Pre and Post-Workout nutrition enhances the effectiveness of your workouts

Let’s talk about some benefits of consuming some nutrition before the workout.

Do you want to reduce body fat and get lean? Use nutrient timing to enhance fat loss and get lean.

Carbs can be your friend, if you stay active

Carbs can be your friend, if you stay active

Pre-Workout Nutrition benefits

If you consume nutrition pre-workout, you may:

  • Fuel your workout, so you push harder and make progressions
  • Feel energized and improve recovery for afterwards
  • Preserve more lean tissue while eliminating fat

We can talk about the post-workout foods next.

Post-Workout Nutrition benefits

Consuming nutrition post-workout is very valuable for these reasons

  • Faster muscle recovery and potentially reduces soreness
  • Increases protein synthesis to protect muscle and burn fat
  • Helps with recovery of many systems in the body
  • Best time to consume nutrition is within 0 to 60 minutes of exercise

What should you eat pre/before and post/after a workout?

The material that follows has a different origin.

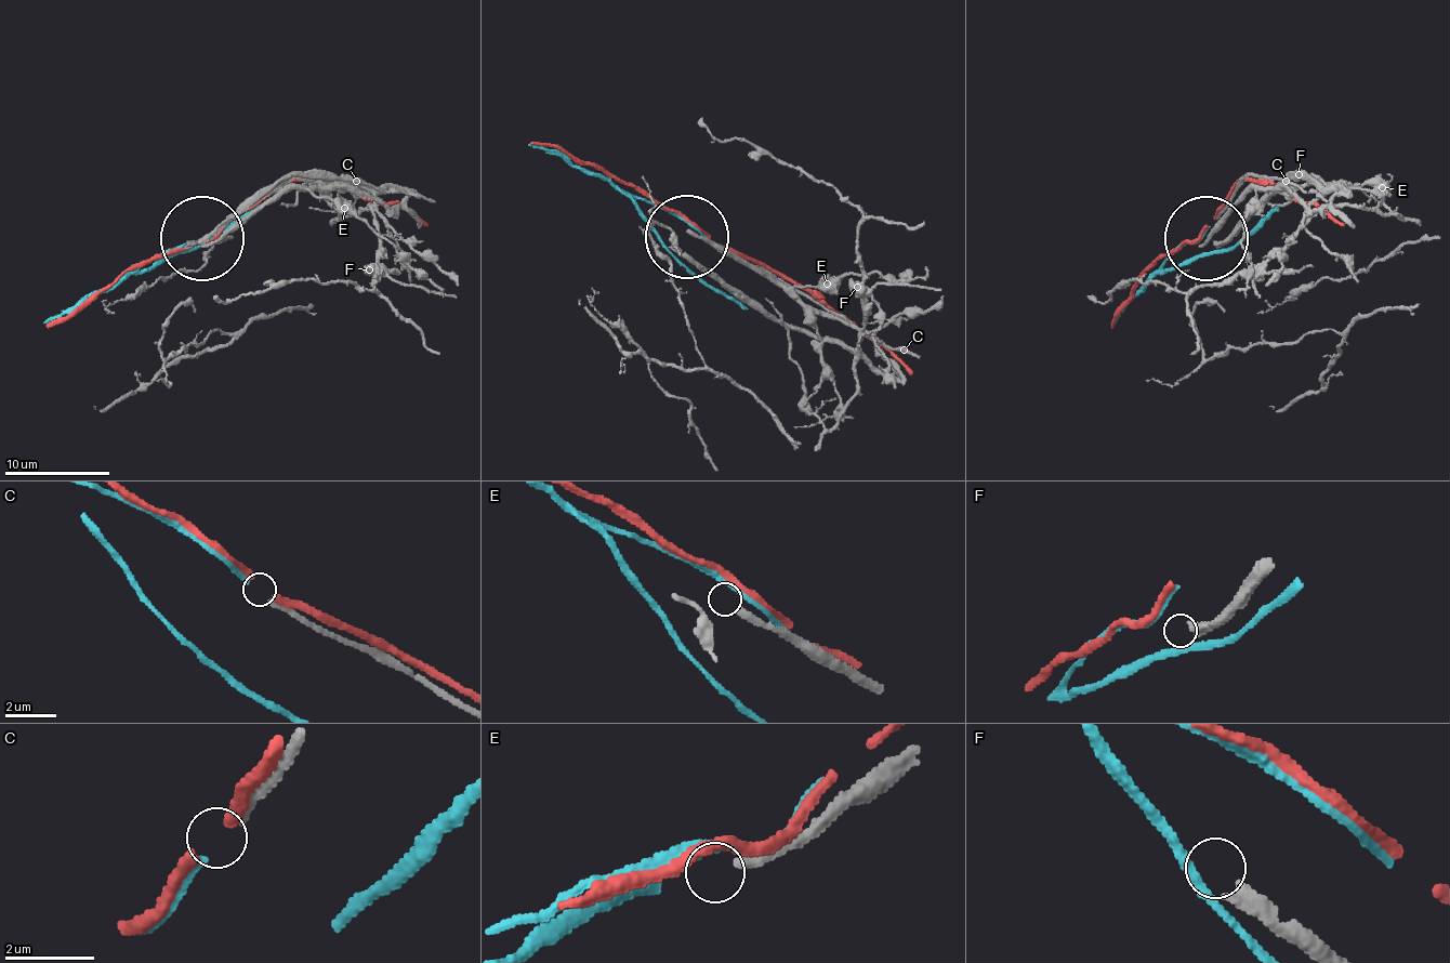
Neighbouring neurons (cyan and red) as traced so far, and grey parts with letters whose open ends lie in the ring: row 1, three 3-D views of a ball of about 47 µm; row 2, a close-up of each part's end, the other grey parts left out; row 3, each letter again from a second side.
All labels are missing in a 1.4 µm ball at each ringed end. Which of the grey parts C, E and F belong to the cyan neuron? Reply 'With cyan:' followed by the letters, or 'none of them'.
With cyan: C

Most of the nutrition research and our experiences lead us to the same elements.

  1. Water
  2. Protein or amino acids
  3. Carbohydrates
Supplements can make it easy, especially if you aren't hungry after the workout

Supplements can make it easy, especially if you aren’t hungry after the workout

The protein is necessary for muscle recovery, even if your number 1 goal is to burn fat. The carbohydrates also improve muscle recovery by drawing more protein and refilling the stored muscular energy. If the calories are low enough, you will burn a lot of fat and be able to feel great after your workout.